↓↓↓
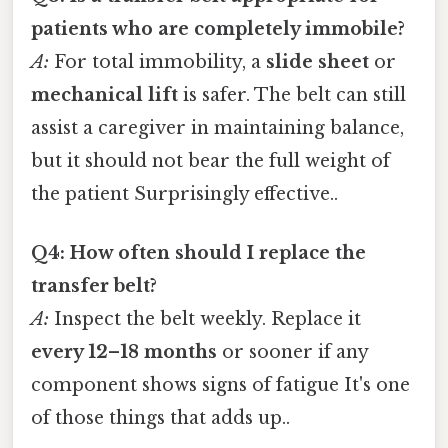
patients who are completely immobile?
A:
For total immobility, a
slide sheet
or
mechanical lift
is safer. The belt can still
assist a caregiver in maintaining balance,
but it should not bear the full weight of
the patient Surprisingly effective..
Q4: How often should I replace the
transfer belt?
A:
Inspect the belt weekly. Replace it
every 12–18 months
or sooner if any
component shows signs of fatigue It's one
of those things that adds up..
↑↑↑
↓↓↓
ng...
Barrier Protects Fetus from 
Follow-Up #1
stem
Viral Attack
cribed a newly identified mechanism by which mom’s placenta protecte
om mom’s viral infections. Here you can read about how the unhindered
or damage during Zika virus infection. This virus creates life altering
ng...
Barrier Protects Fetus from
↑↑↑
↓↓↓
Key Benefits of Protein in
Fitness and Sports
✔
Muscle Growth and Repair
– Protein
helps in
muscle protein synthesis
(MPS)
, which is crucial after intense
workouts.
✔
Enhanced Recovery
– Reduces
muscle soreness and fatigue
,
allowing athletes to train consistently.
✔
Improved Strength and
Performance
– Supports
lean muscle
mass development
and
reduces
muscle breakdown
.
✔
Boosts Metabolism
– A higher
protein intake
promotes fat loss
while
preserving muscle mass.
↑↑↑
• [What the task requires]: Starting at the line with "mass development" and ending at the line with "preserving muscle mass.", print each line of the listing above exactly, with no other lines.

• [Worked solution]:
mass development
and
reduces
muscle breakdown
.
✔
Boosts Metabolism
– A higher
protein intake
promotes fat loss
while
preserving muscle mass.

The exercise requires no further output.